Data from: Population structure and gene flow in the global pest, Helicoverpa armigera

Anderson, Craig J.1; Tay, Wee T.2; McGaughran, Angela3; Gordon, Karl2; Walsh, Tom K.2

Published Sep 28, 2016 on Dryad. https://doi.org/10.5061/dryad.875n5

Data files

Sep 28, 2016 version files 225.09 MB

all_bacs.vcf.bz2

193.38 MB
b3_b1b2_snps.vcf.bz2

28.12 MB
denovogbs.tar

2.04 MB
mtdna.fasta

833.70 KB
Supplementary document FINAL.docx

712.96 KB

Abstract

Helicoverpa armigera is a major agricultural pest that is distributed across Europe, Asia, Africa and Australasia. This species is hypothesized to have spread to the Americas 1.5 million years ago, founding a population that is at present, a distinct species, Helicoverpa zea. In 2013, H. armigera was confirmed to have re-entered South America via Brazil and subsequently spread.
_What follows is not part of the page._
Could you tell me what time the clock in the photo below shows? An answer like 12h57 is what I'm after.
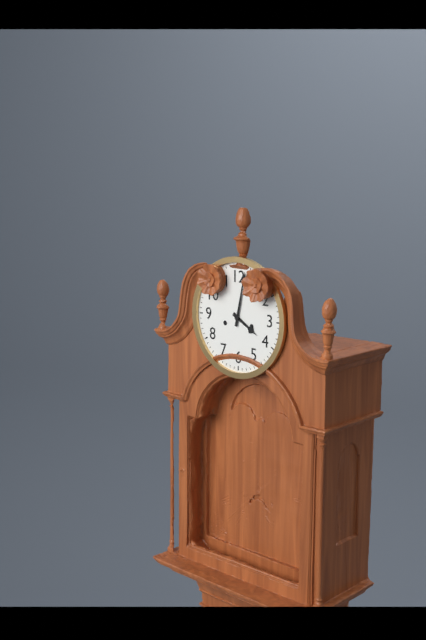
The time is 4h02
The source of the recent incursion is unknown and population structure in H. armigera is poorly resolved, but a basic understanding would highlight potential biosecurity failures and determine the recent evolutionary history of region-specific lineages. Here, we integrate several end points derived from high-throughput sequencing to assess gene flow in H. armigera and H. zea from populations across six continents. We first assemble mitochondrial genomes to demonstrate the phylogenetic relationship of H. armigera with other Heliothine species and the lack of distinction between populations. We subsequently use de novo genotyping-by-sequencing and whole-genome sequences aligned to bacterial artificial chromosomes, to assess levels of admixture. Primarily, we find that Brazilian H. armigera are derived from diverse source populations, with strong signals of gene flow from European populations, as well as prevalent signals of Asian and African ancestry. We also demonstrate a potential field-caught hybrid between H. armigera and H. zea, and are able to provide genomic support for the presence of the H. armigera conferta subspecies in Australasia. While structure among the bulk of populations remains unresolved, we present distinctions that are pertinent to future investigations as well as to the biosecurity threat posed by H. armigera.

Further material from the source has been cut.